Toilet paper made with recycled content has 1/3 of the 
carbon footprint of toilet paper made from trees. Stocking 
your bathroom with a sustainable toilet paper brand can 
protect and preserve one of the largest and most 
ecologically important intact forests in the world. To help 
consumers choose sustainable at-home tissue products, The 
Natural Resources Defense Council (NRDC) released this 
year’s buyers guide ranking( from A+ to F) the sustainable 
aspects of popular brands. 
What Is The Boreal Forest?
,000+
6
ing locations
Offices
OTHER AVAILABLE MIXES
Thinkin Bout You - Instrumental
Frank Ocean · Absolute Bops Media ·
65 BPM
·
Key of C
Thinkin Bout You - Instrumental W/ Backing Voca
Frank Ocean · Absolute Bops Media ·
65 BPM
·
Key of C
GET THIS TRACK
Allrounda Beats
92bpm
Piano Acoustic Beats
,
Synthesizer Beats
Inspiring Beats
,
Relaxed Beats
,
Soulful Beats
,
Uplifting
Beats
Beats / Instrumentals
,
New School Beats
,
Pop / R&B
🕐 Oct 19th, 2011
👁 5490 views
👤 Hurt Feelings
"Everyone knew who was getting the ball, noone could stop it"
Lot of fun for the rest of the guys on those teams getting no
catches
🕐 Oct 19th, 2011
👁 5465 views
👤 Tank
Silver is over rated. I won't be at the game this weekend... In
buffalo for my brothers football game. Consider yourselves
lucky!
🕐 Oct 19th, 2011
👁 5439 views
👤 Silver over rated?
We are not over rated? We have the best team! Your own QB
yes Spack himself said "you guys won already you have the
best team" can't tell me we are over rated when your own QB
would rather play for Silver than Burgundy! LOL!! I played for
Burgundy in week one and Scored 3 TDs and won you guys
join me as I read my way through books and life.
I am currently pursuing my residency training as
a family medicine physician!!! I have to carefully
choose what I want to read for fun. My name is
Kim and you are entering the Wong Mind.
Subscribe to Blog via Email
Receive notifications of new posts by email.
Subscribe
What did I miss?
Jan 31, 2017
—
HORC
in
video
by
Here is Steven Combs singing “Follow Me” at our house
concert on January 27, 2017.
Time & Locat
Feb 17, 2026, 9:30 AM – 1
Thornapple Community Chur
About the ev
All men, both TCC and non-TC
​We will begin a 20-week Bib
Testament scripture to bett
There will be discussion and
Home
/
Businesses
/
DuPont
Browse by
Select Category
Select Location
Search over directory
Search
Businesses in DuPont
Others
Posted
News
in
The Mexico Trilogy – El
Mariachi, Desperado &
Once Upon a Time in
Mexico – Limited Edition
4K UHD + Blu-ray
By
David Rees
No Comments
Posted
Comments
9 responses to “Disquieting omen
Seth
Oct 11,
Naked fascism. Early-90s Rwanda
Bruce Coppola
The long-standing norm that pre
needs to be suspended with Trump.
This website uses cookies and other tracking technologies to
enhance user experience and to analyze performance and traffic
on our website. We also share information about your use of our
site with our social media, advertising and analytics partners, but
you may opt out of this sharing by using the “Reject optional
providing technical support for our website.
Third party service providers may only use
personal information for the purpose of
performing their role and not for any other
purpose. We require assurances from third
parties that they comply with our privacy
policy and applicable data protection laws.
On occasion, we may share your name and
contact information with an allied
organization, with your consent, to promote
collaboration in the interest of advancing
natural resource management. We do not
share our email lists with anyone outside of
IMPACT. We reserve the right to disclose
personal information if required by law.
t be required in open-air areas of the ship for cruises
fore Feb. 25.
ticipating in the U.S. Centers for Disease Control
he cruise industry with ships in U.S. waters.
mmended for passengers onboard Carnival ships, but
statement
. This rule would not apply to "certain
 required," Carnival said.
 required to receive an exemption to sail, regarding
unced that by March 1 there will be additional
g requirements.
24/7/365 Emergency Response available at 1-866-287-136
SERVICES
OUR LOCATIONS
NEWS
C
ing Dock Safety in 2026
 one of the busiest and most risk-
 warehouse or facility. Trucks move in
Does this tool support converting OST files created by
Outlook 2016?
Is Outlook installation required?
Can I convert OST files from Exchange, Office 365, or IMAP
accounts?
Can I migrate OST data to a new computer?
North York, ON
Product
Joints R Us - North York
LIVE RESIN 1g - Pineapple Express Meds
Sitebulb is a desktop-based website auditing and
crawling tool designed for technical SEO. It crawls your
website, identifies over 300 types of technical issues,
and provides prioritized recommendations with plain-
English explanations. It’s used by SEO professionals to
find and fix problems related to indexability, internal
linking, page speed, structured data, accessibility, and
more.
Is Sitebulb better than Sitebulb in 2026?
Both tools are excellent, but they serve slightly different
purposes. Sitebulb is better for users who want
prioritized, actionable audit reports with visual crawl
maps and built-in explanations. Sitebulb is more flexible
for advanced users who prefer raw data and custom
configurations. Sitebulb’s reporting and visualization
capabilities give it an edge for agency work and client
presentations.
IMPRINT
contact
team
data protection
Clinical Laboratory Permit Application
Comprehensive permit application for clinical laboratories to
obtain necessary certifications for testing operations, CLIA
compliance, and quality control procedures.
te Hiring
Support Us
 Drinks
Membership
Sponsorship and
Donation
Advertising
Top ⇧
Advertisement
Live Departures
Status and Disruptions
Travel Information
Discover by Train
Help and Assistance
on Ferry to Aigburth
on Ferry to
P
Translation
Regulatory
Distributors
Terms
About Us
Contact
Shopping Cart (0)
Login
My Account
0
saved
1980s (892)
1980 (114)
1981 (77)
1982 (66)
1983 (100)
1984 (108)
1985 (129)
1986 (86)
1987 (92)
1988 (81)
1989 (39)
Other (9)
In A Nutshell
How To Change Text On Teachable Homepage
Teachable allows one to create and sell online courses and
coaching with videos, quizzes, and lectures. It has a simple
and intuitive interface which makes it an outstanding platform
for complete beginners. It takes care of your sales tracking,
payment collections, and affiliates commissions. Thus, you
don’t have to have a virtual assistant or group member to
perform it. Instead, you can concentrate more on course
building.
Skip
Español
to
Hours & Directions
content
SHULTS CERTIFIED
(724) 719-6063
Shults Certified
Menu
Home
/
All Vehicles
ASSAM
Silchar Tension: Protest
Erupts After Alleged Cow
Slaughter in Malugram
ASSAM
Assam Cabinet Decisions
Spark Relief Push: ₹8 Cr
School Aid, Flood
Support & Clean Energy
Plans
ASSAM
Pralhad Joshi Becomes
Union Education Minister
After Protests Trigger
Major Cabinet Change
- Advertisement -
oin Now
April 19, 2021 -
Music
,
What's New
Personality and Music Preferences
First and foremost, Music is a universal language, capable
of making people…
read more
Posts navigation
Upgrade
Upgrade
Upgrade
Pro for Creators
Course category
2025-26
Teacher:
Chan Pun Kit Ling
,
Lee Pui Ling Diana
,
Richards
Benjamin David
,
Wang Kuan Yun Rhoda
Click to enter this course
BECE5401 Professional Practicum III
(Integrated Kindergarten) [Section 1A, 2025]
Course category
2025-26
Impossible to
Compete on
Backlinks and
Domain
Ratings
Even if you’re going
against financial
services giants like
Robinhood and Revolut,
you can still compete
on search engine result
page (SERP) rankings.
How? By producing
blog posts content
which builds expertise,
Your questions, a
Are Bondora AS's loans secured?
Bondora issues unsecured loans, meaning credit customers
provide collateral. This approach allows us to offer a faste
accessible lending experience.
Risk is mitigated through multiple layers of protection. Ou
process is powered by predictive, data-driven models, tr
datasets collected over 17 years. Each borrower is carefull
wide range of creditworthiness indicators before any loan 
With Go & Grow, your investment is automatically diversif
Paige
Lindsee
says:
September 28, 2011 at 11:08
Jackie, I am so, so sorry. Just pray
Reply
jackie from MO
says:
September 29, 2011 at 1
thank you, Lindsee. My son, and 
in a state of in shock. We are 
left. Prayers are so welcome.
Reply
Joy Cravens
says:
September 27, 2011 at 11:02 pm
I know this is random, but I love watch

************

> [WHAT IS REQUIRED]: An answer is complete only when it holds every line above containing the string "best".

> [FINISHED TASK]:
We are not over rated? We have the best team! Your own QB
best team" can't tell me we are over rated when your own QB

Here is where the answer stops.